* TRECHO DO TEXTO *

= = =

Introdução
Dizem os estudiosos sobre o tema que o desenvolvimento da instituição do Ministério Público no Brasil na área cível não se compara à encontrada em nenhum outro local do mundo, com a possível exceção do exemplo português. Inegavelmente, as perspectivas alcançadas pelo seu exercício, na prática quase exclusivo, da titularidade na ação civil pública é em grande parte responsável por essa posição. Assim, completam os entusiastas desta configuração, se une um exemplo de Ministério Público conforme o modelo italiano, de garantias e prerrogativas semelhantes às da Magistratura[1], com um amplo espectro de atribuições, possibilitando uma vasta proteção da sociedade.
Este trabalho visa mostrar que, não obstante os inegáveis méritos que tal normatização alcançou em nossa pátria desde a Constituição de 1988, há alguns potenciais emancipatórios que a criação de uma instituição própria de “Defensoria do Povo” que o modelo brasileiro relega a segundo plano e que foram e são alcançáveis, como a experiência histórica e contemporânea do “Tribuno da Plebe” e do “Defensor Civitatis” no Império Romano e do “Defensor del Pueblo” no Peru atual nos ensinam.
1. Em que consiste o “Defensor do Povo” ?
Diz um dos maiores especialistas mundiais sobre o tema “ombudsman” (cuja significado original é “agir em nome de outrem”), o professor Per-Erik Nilsson, durante muito tempo detentor deste cargo no país de origem do instituto, a Suécia, que este é o único termo não referente à comida ou à bebida que este país escandinavo ofereceu ao vocabulário internacional.

= = =

* MATERIAL EXIBIDO *
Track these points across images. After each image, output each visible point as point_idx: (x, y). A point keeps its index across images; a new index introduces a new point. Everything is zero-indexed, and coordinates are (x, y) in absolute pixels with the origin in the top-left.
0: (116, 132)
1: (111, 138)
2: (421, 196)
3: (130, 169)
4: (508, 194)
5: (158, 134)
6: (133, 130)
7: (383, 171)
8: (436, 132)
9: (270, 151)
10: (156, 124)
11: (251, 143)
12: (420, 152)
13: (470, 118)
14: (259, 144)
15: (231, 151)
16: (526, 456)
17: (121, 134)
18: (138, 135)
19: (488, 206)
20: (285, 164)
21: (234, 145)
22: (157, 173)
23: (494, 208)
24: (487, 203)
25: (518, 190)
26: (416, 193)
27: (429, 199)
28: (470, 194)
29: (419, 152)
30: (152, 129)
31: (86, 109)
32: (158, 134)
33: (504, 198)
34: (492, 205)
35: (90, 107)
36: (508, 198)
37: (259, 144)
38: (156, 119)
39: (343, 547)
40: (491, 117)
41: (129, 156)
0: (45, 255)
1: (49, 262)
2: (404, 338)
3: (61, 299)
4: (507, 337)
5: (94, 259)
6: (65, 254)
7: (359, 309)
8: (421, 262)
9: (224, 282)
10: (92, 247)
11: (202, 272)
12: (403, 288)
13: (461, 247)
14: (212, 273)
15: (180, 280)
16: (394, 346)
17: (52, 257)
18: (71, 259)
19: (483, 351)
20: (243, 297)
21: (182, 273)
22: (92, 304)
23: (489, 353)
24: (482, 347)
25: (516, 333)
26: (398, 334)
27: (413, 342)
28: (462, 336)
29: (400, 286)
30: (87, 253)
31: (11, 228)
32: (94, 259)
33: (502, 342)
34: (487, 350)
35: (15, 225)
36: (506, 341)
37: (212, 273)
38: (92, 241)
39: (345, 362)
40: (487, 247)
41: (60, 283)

= = =

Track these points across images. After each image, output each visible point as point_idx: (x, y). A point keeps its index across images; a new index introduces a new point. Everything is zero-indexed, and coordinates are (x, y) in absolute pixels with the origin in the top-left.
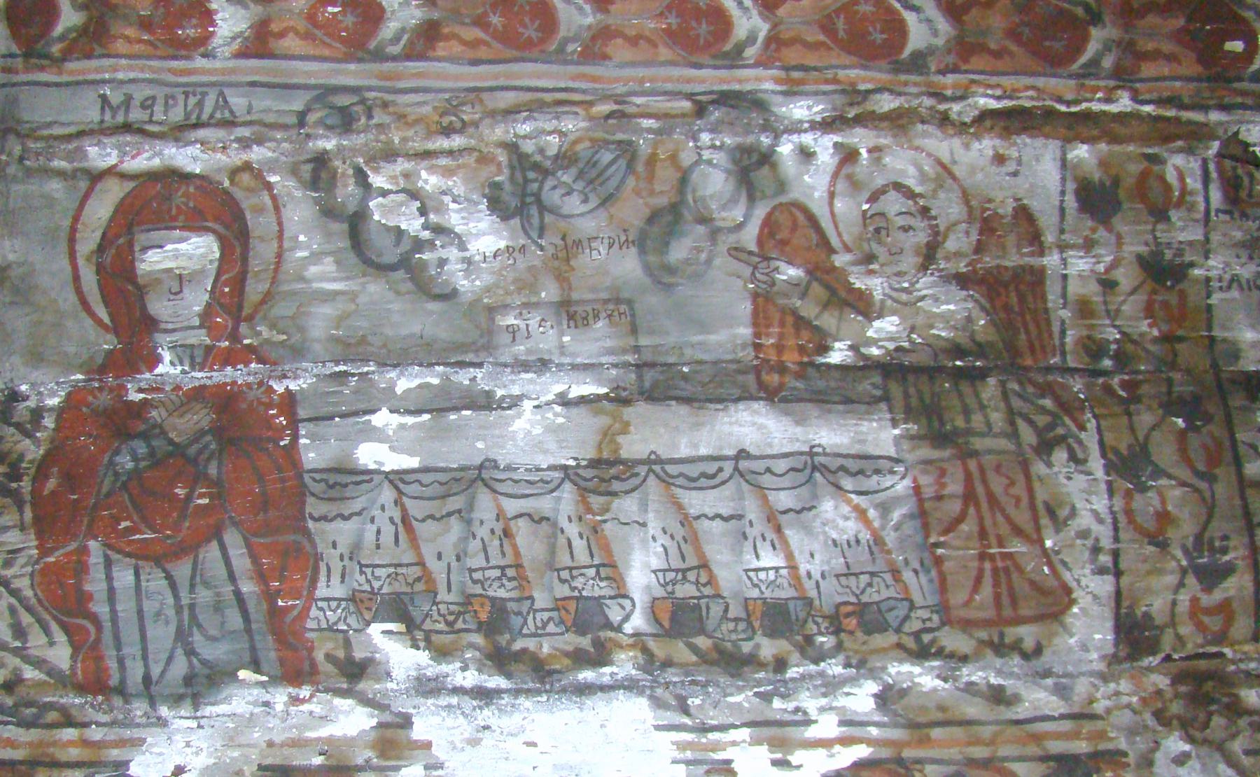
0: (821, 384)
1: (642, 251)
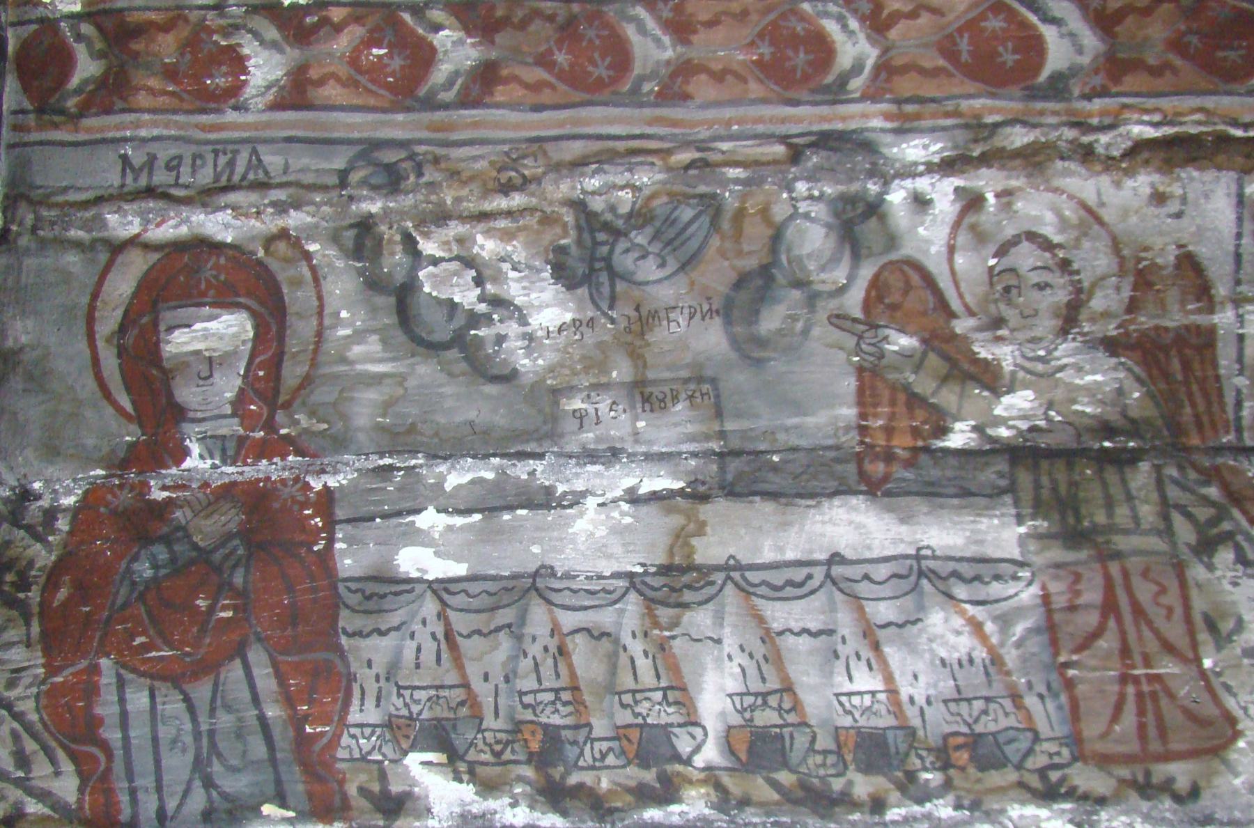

= = =

* O QUE FAZER *
1. Segundo o trecho do texto, qual é o país de origem do instituto do ombudsman?
2. Liste todas as figuras históricas ou atuais de defesa do povo que o trecho do texto cita como exemplos.
3. Diga se cada afirmação combina com o trecho do texto:
(a) O Ministério Público brasileiro segue o modelo italiano.
(b) O significado original de "ombudsman" é "defender o povo".
(c) Per-Erik Nilsson ocupou por muito tempo o cargo de ombudsman na Suécia.

* RESPOSTAS *
1. A Suécia.

2. Tribuno da Plebe, Defensor Civitatis, Defensor del Pueblo

3.
(a) Sim: "se une um exemplo de Ministério Público conforme o modelo italiano"
(b) Não: "agir em nome de outrem"
(c) Sim: "durante muito tempo detentor deste cargo no país de origem do instituto, a Suécia"